Parece-nos que a Constituição sopesou os princípios
do interesse público, dever de solidariedade, capacidade contributiva,
igualdade, privacidade, reserva jurisdicional e segurança jurídica de maneira
extremamente ponderada. Daí defendermos a inconstitucionalidade da Lei
Complementar 105/2001 que fere cabalmente o artigo 5º.
Conclusão
Concluímos, pois que o sigilo bancário é uma
garantia fundamental que está inserida no artigo quinto da Constituição
Federal. Também que a publicação da Lei Complementar nº 105 de 2001 e do
Decreto 3.721 de 2001, que dão às autoridades fazendárias pleno direito ao
acesso de contas bancárias dos contribuintes, sem prévia autorização judicial e
sem direito ao contraditório, uma vez que basta um procedimento fiscalizatório
para ensejar a devassa na vida econômica de qualquer pessoa.
Percebemos, ainda, que a referida Lei Complementar
configura-se como um abuso de poder, ao desrespeitar a separação dos poderes,
quando despersonifica a necessidade de ordem judicial para a quebra de sigilo
bancário, prerrogativa que cabe exclusivamente àquele poder responsável pela
aplicação e fiscalização do ordenamento jurídico, através do exercício
jurisdicional, qual seja o Poder Judiciário.

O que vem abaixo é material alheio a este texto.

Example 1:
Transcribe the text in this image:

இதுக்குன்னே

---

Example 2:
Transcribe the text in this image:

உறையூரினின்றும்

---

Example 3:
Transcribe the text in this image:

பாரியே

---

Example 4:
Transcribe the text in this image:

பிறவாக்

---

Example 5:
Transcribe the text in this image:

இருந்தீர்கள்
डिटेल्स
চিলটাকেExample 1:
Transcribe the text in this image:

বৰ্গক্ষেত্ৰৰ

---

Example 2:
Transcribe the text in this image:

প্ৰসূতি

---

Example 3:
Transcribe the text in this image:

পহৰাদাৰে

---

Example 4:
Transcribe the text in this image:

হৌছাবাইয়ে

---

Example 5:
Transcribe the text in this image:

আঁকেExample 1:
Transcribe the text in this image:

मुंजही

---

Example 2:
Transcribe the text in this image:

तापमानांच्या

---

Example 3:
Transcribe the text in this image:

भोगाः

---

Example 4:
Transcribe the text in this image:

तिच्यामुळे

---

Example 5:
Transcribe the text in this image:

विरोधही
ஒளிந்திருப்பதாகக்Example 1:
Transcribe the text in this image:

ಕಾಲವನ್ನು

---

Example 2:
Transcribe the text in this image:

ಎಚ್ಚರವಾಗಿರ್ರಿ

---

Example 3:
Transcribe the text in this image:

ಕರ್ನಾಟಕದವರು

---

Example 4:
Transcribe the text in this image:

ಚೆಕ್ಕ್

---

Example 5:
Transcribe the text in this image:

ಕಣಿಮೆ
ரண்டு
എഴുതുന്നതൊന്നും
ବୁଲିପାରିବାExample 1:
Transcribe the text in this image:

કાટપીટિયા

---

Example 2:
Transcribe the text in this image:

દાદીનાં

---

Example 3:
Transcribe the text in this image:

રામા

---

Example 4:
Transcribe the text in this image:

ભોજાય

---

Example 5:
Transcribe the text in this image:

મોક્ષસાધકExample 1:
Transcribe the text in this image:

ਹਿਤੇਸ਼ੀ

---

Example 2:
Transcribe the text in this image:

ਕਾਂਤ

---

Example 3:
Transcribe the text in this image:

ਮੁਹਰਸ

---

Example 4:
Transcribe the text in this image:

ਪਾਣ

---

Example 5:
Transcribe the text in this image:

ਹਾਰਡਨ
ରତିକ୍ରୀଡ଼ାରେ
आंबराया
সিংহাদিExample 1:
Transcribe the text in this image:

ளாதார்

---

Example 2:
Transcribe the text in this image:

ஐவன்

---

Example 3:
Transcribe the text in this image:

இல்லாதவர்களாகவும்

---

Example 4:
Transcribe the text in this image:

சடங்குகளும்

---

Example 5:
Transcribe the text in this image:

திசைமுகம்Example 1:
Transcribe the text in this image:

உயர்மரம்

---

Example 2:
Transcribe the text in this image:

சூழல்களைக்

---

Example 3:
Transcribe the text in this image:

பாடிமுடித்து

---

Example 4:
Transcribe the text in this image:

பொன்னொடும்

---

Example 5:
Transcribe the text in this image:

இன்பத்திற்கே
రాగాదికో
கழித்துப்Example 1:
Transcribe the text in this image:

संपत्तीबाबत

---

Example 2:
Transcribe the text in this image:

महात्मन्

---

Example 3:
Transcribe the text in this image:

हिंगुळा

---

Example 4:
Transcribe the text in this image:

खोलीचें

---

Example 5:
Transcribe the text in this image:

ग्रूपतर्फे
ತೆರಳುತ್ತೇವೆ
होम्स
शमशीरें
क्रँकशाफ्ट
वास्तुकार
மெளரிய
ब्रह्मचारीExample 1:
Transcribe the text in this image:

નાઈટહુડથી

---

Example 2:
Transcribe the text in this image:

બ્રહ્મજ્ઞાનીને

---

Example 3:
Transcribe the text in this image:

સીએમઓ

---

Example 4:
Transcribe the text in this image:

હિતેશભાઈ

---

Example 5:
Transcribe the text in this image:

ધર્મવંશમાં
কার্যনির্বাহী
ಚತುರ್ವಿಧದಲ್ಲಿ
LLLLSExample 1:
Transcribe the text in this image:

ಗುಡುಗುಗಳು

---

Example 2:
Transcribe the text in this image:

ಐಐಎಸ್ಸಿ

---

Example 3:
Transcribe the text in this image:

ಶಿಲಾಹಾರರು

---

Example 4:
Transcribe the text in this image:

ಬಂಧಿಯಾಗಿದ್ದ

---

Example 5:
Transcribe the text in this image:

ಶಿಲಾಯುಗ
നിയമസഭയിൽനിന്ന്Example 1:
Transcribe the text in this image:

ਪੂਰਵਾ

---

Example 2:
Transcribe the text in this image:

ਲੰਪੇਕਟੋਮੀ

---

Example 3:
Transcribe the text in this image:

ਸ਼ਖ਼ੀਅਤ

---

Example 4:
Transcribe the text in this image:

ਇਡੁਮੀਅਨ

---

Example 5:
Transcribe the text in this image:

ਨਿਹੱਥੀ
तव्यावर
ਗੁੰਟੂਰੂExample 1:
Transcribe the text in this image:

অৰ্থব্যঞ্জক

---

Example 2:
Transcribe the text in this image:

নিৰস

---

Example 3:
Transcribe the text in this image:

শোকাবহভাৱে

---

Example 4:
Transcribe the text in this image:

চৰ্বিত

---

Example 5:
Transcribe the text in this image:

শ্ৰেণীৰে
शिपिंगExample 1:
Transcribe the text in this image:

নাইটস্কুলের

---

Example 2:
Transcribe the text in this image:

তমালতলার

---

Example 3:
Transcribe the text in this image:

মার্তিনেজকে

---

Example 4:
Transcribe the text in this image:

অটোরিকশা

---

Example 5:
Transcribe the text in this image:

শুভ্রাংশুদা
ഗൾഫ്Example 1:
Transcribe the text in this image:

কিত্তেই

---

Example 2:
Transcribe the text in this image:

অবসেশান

Também, acreditamos ser posicionamento correto, a
utilização do princípio da irretroatividade da lei, que foi completamente desmoralizado
pela referida Lei Complementar, haja vista que permitiu-se que autoridades
fazendárias praticassem a devassa nas movimentações financeiras dos
contribuintes, mesmo para fiscalizações anteriores àquela lei.
Por fim, cabe ressaltar que o combate à sonegação é
necessário para o desenvolvimento econômico e social do nosso país, entretanto,
esse combate deve ser realizado dentro dos amplos meios de que já dispõe a
administração fazendária, mas tudo isso corroborando com os demais interesses
constitucionais que visam as garantias e direitos individuais, sendo incorreta
a quebra de sigilo bancário fora do Poder Judiciário.
Deve o legislador desenvolver meios que coíbam a
sonegação fiscal, mas sem consagrar o desejo de aumentar a arrecadação fiscal
vilipendiando os direitos do povo e sim através de métodos democráticos que não
desmoralizem a Constituição em vários de seus princípios como: irretroatividade
da lei, separação de poderes, proteção da intimidade, presunção de inocência,
principio da proporcionalidade, principio da reserva de jurisdição, dentre
outros.
Por isso, acreditamos que o SUPREMO TRIBUNAL
FEDERAL ainda virá a dar a verdadeira e correta interpretação para esta Lei
Complementar, no sentido de declarar sua inconstitucionalidade, por ser de direito
e justiça.
Bibliografia
QUEZADO, Paulo, LIMA,
Rogério. Sigilo
Bancário.
São Paulo: Dialética, 2002.
MORAES, Alexandre de. Direito Constitucional.
5ª edição. São Paulo: editora Atlas, 1999.